After discovering that developers were using their chat software to manage non-chat application data, this inspired them to create a real-time database. This JSON database automatically stays in sync with your front-end application.
It was later expanded to support user authentication and website hosting as a complete backend service in 2014.
It was acquired by Google, where it was further expanded with serverless computing via cloud functions, push notifications via cloud messaging, and other google services like analytics and AdMob in 2017.
Google acquired Fabric from Twitter and launched a new document database called firestore to support it.
Most importantly, a more comprehensive range of applications through firebase provides software development kits for virtually every platform to manage and scale this infrastructure with little to no backend code to build a full-stack application.
Create a free firebase project, open up some code for your favorite front-end platform, install the firebase SDK, and connect it to the cloud with your project credentials once initialized.
You can start interacting with your backend resources. First, we might want to know if the user is logged in or not. We can listen to the current user with the on-off state changed function.
The user will be null at first, but we can log them in with their Google account using the sign-in with pop-up function. Now that we have a user logged in, we might want to store something in a database we can make a reference to a document in firestore.
Then write JSON data while referring to the current user’s user id. Still, the fantastic thing is that we can listen to updates to that data in real-time by simply referencing the document using the snapshot function.
Anytime the data changes on the server, it’ll be reflected in the UI with zero latency thanks to optimistic updates out of the box, but that doesn’t seem very secure.
How do we control who has access to the database FireStore?
Security rules allow you to define access control logic in a simple, readable format with common expression language.

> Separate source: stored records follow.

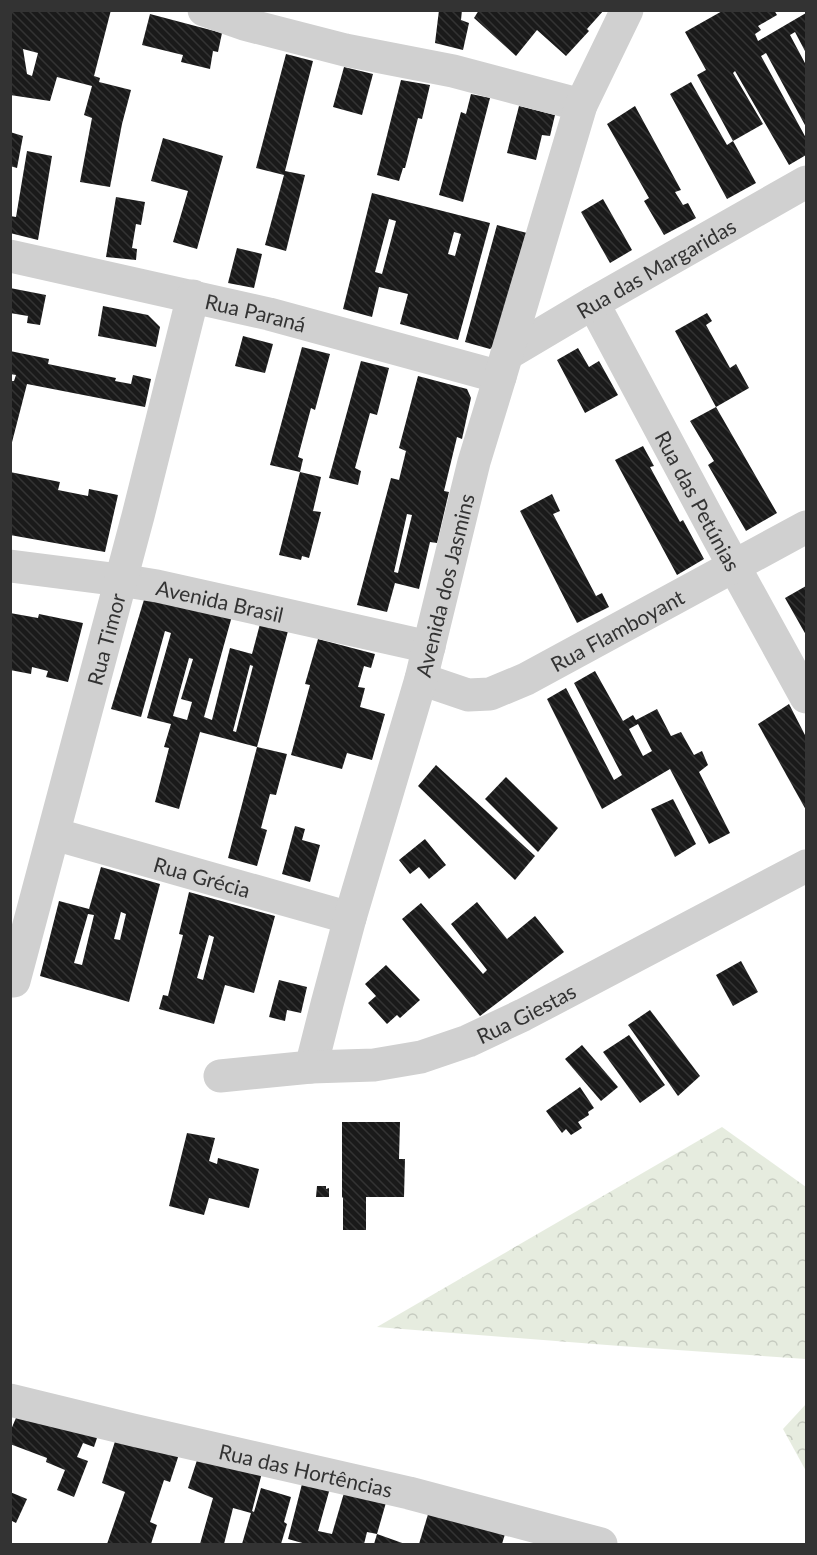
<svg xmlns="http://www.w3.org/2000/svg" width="817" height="1555" font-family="Lato,sans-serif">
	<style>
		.forest { fill: url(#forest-crowns) }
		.building { fill: url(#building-back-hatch); fill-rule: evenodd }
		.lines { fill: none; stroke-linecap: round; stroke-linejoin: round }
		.minor { stroke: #d0d0d0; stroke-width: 33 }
		.labels { text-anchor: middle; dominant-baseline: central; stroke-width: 6; stroke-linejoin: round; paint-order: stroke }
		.street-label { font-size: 21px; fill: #333; stroke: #fff }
	</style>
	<defs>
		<pattern id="forest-crowns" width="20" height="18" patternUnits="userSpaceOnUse" patternTransform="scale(1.5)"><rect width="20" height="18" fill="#e6ecdf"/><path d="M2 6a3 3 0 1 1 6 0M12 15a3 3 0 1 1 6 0" fill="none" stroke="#c6cbc0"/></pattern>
		<pattern id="building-back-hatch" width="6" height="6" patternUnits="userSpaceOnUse" patternTransform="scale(1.5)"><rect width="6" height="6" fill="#1a1a1a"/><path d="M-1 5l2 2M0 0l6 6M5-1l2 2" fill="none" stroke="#333"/></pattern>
	</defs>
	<rect width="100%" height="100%" fill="#fff"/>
	<!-- forest -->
	<g class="forest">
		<path d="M722,1127L806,1187V1359L620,1346L377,1327Z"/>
		<path d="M806,1404V1471L783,1429Z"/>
	</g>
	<!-- building -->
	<g class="building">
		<path d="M10,10H111L94,76L100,78L99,82L131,90L122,124L110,187L80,182L92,118L84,115L92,86L57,77L50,101L10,95ZM23,49L38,53L32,76L27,74Z"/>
		<path d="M439,10H462L461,20L469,23L463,50L435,43Z"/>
		<path d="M479,10H604L587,29L589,31L566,56L537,30L516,56L474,18Z"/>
		<path d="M724,10H774L777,15L758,26L761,30L755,34L758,41L806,13V53L795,32L790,35L806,65V127L766,53L761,56L806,138V155L789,165L735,71L733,73L763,124L733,141L697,75L706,70L685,32Z"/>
		<path d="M150,14L222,33L218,52L213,51L210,69L181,62L183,55L142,45Z"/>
		<path d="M286,54L313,61L285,171L305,175L286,251L265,245L284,175L256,168Z"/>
		<path d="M344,67L373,74L362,115L333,107Z"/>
		<path d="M401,80L430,85L422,119L418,118L405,168H403L399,181L377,175Z"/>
		<path d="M691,82L727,145L733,141L756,183L727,199L670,94Z"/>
		<path d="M471,94L490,98L463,202L439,195L461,112L466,114Z"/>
		<path d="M519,106L555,115L550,136L542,135L536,160L507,153Z"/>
		<path d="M635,106L681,190L675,192L683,205L688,203L696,218L664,235L644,201L649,198L607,124Z"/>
		<path d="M10,132L23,136L17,168L10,166Z"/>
		<path d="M163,138L223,156L197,249L173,242L188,191L151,181Z"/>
		<path d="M27,151L52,156L38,240L10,233V216L16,217Z"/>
		<path d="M372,193L490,223L458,340L400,324L408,294L379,287L372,317L343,309ZM389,219L396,221L382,274L375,272ZM454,232L461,234L455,256L448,254Z"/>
		<path d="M116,197L145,202L141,225L136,224L132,248L137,249L136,260L106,257Z"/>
		<path d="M603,199L632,250L610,263L581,212Z"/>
		<path d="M497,225L527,233L495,345L490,349L465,342Z"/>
		<path d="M237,248L262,254L254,288L228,283Z"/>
		<path d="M10,288L46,295L40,325L27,323L28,316L10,313Z"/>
		<path d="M103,306L148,315L160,327L156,347L98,336Z"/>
		<path d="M707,313L712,321L706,325L730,368L736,364L749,388L716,407L675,331Z"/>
		<path d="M243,336L273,344L265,373L235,366Z"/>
		<path d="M302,347L330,354L315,410L311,408L298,457L303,459L300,472L321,477L313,511L321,512L309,558L302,556L301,560L279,555L300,472L270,465Z"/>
		<path d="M578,348L589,367L599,361L618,395L585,413L557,360Z"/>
		<path d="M10,351L49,359L48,364L116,378L115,381L131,384L133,375L151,379L145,407L27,384L10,450V381H14L16,375L10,374Z"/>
		<path d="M361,361L389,368L377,415L370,413L355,468L361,471L358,485L329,478Z"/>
		<path d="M418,376L467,389L471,398L462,439L457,437L444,491L449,492L437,543L430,542L419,589L395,583L387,612L357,605L391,478L399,480L406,451L399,448ZM407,514L412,515L398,573L394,572Z"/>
		<path d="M716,407L777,513L746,531L708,465L714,461L690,421Z"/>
		<path d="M643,446L654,466L650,467L680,522L683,520L704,559L677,575L615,460Z"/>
		<path d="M10,472L60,482L58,490L88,496L89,489L118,495L105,552L10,535Z"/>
		<path d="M552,494L560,511L553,514L596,596L602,593L609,607L577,623L520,511Z"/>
		<path d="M806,586V635L785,598Z"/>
		<path d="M146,593L232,616L204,717L212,720L230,648L252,654L260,624L288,631L257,747L287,754L276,795L270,794L261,828L267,830L257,866L228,858L257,747L200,732L179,809L155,802L169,748L164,747L171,724L147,718L171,633L165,631L141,717L111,709ZM189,658L193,659L181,699L192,702L187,720L173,716ZM250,665L253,666L236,732L233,731Z"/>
		<path d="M10,613L38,618L39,614L83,623L68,682L46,677L48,671L32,667L31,674L10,670Z"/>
		<path d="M318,639L375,654L371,668L364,666L358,687L365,688L360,707L385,714L372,760L347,753L342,769L291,755L310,685L305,684Z"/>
		<path d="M595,671L623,721L633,715L636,720L657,709L671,736L681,732L694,755L702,751L708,765L699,772L730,833L709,844L670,769L602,809L547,699L566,688L614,780L622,775L574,683ZM638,724L652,751L643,756L629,729Z"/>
		<path d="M789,704L806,737V810L758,724Z"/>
		<path d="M436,765L535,856L515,880L418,786Z"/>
		<path d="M506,777L558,828L538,852L485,799Z"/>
		<path d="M673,799L696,844L675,857L651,809Z"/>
		<path d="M295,826L305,829L302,840L320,845L310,882L282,874Z"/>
		<path d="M425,839L446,865L429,879L419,867L410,874L399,860Z"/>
		<path d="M101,867L160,884L129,1002L40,976L59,901L89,909ZM121,912L126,914L120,940L114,939ZM88,914L94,915L82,965L74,963Z"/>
		<path d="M189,892L275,916L254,993L225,985L214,1024L159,1009L163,995L168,996L183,935L179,934ZM209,935L214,937L203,980L197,978Z"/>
		<path d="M477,902L507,939L535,916L564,952L480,1016L402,919L421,903L483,974L487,970L451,924Z"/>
		<path d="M741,961L758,992L733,1006L716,975Z"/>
		<path d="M386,965L420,1000L400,1018L397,1015L387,1024L368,1003L376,996L365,984Z"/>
		<path d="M279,980L307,987L301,1013L287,1010L285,1021L269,1017Z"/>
		<path d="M650,1010L700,1076L678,1096L628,1025Z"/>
		<path d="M629,1035L665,1085L640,1103L603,1052Z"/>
		<path d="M582,1045L618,1087L601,1101L565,1059Z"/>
		<path d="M580,1087L594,1108L588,1112L589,1115L578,1122L582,1128L571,1135L566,1129L562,1133L546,1111Z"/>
		<path d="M342,1122H400L399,1159H405L404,1197H366V1230H343V1197L342,1198Z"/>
		<path d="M187,1133L215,1138L209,1161L217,1164L218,1158L259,1169L249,1208L209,1198L204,1215L169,1206Z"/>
		<path d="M317,1186H326V1189L329,1188V1197H316Z"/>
		<path d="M21,1406L98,1435L94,1447L83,1443L77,1457L88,1461L74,1497L57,1490L65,1470L46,1462L47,1458L10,1444V1432Z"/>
		<path d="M117,1435L181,1448L170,1482L164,1480L150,1522L157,1525L151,1544H107L125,1492L102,1483Z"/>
		<path d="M199,1454L263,1469L252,1511L254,1512L261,1488L291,1497L284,1522L287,1524L281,1544H242L251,1513L233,1508L224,1544H200L213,1498L188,1488Z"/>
		<path d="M303,1480L330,1488L318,1531L332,1534L346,1486L387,1499L377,1534L367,1532L364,1544H306L288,1539Z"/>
		<path d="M10,1492L27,1499L16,1523L10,1520Z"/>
		<path d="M429,1511L505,1534L502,1544H419Z"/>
		<path d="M377,1534L405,1544H374Z"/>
	</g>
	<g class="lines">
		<!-- minor -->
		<g class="minor">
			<path d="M204,10L244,24L345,50L453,71L581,105"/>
			<path id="s1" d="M10,256L269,314L500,377"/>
			<path id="s2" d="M593,303L718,537L806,697"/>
			<path id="s3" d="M507,354L593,303L806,182"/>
			<path id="s4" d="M10,566L120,580L157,586L429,647"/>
			<path id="s5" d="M421,679L468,695L490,694L526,679L806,527"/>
			<path id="s6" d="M54,834L350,918"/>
			<path id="s7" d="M14,981L138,516L193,296"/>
			<path id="s8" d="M311,1067L327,1004L350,918L421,679L474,462L500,377L581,105L627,10"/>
			<path id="s9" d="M220,1076L311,1067L374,1065L421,1057L468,1041L523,1015L806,866"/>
			<path id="s10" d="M10,1400L133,1430L409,1493L601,1544"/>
		</g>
	</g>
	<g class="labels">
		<!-- street labels -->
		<g class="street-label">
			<text stroke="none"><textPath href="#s3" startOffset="172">Rua das Margaridas</textPath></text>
			<text stroke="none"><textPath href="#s1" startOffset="252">Rua Paraná</textPath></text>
			<text stroke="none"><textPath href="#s2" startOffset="224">Rua das Petúnias</textPath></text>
			<text stroke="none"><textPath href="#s8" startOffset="500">Avenida dos Jasmins</textPath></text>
			<text stroke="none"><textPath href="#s4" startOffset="213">Avenida Brasil</textPath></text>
			<text stroke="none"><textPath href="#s5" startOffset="214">Rua Flamboyant</textPath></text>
			<text stroke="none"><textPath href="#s7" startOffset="354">Rua Timor</textPath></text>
			<text stroke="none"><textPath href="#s6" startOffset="154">Rua Grécia</textPath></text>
			<text stroke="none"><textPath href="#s9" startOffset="316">Rua Giestas</textPath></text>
			<text stroke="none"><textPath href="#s10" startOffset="304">Rua das Hortências</textPath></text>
		</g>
	</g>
	<!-- border -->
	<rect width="817" height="1555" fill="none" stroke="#333333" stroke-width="24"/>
</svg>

You can do almost everything from the front end, but when you need to run server-side code, firebase cloud functions provide a tightly integrated serverless backend.
Not only does it allow you to create HTTP endpoints, but functions can also be triggered in the background based on events that happen in your project, like rights to the database user authentication events file uploads, and many others.
Firebase has an emulator suite to run and test your code in a mock environment when developing locally. When it’s time to deploy, run the firebase deploy command to push your code to the cloud and allocate infrastructure to run it at any scale.